Calcitonine wordt toegediend als een neusspray in een dosering van 200-IU in afwisselende neusgaten elke dag. Een klinisch onderzoek van de Universiteit van Washington concludeerde dat calcitonine-neusspray met een dosis van 200-IU per dag het risico op nieuwe wervelfracturen bij postmenopauzale vrouwen met osteoporose aanzienlijk verminderde. Een studie gepubliceerd in Osteoporose International meldde dat calcitonine bescheiden pijnstillende eigenschappen had in de setting van acute wervelfracturen als gevolg van postmenopauzale osteoporose.

9. Teriparatide

Teriparatide (Forteo) is goedgekeurd voor de behandeling van postmenopauzale osteoporose. Het is de enige behandeling met osteoporose die de botvorming verhoogt. Alle andere osteoporose therapieën werken door het vertragen van botverlies. Teriparatide is een synthetische vorm van het van nature voorkomende parathyroïde hormoon, dat het calcium- en fosfaatmetabolisme in botten reguleert. Teriparatide wordt dagelijks zelf toegediend door subcutane injectie en kan maximaal 2 jaar worden gebruikt.

Een studie gepubliceerd in het New England Journal of Medicine vond de behandeling van postmenopauzale osteoporose met teriparatide het risico op wervelfracturen en niet-wervelfracturen. Een andere studie gepubliceerd in de New England Journal of Medicine suggereert dat het raadzaam is om teriparatide therapie te volgen met bisfosfonaattherapie om de toename van botmassa te handhaven. Gemelde bijwerkingen van dit middel zijn onder meer orthostatische hypotensie (een vorm van lage bloeddruk die optreedt bij opstaan ​​tijdens het zitten of liggen), voorbijgaande hypercalciëmie (verhoogde bloedspiegels van calcium), misselijkheid, artralgie (gewrichtspijn) en krampen in de benen.

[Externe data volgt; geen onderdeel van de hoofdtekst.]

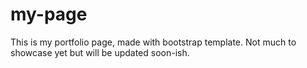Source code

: # my-page
This is my portfolio page, made with bootstrap template. Not much to showcase yet but will be updated soon-ish.
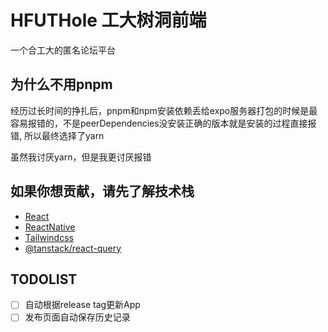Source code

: # HFUTHole 工大树洞前端

一个合工大的匿名论坛平台

## 为什么不用pnpm

经历过长时间的挣扎后，pnpm和npm安装依赖丢给expo服务器打包的时候是最容易报错的，不是peerDependencies没安装正确的版本就是安装的过程直接报错,
所以最终选择了yarn

虽然我讨厌yarn，但是我更讨厌报错


## 如果你想贡献，请先了解技术栈

- [React](https://react.dev/)
- [ReactNative](https://reactnative.dev/)
- [Tailwindcss](https://tailwindcss.com/)
- [@tanstack/react-query](https://react-query.tanstack.com/)



## TODOLIST

- [ ] 自动根据release tag更新App
- [ ] 发布页面自动保存历史记录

10. Oestrogeenvervangingstherapie

Oestrogeenvervangingstherapie (ERT) wordt veel gebruikt voor de behandeling van symptomen van de menopauze (oestrogeendeficiëntie), zoals opvliegers, nachtelijk zweten, angstgevoeligheid, prikkelbaarheid en vaginale droogheid, wat kan leiden tot dyspareunie of pijnlijke geslachtsgemeenschap. Bij vrouwen die een intacte uterus hebben, schrijven artsen vaak het hormoon progesteron voor in combinatie met oestrogeen. De term hormoonvervangingstherapie (HRT) verwijst naar de receptcombinatie van oestrogeen en progesteron. De combinatie vermindert het risico van een vrouw op het ontwikkelen van endometriumkanker, wat een kanker is met betrekking tot de bekleding van de baarmoeder.

Botverlies treedt het snelst op tijdens en na de menopauze als reactie op stopzetting van de oestrogeenproductie door de vrouwelijke eierstokken. Oestrogeensubstitutietherapie stopt het botverlies, wat de ontwikkeling van osteoporose voorkomt. Het Women's Health Initiative (WHI) bevestigde dat oestrogeen, met of zonder progesteron, het risico op heup- en wervelfracturen licht verminderde. Het voordeel was niet groter dan het verhoogde risico op een beroerte, veneuze bloedstolsels, coronaire hartziekte (CAD) en borstkanker. Het wordt aanbevolen om de laagste effectieve dosis oestrogeen voor de kortste tijdsduur te gebruiken, niet meer dan 5 jaar te overschrijden.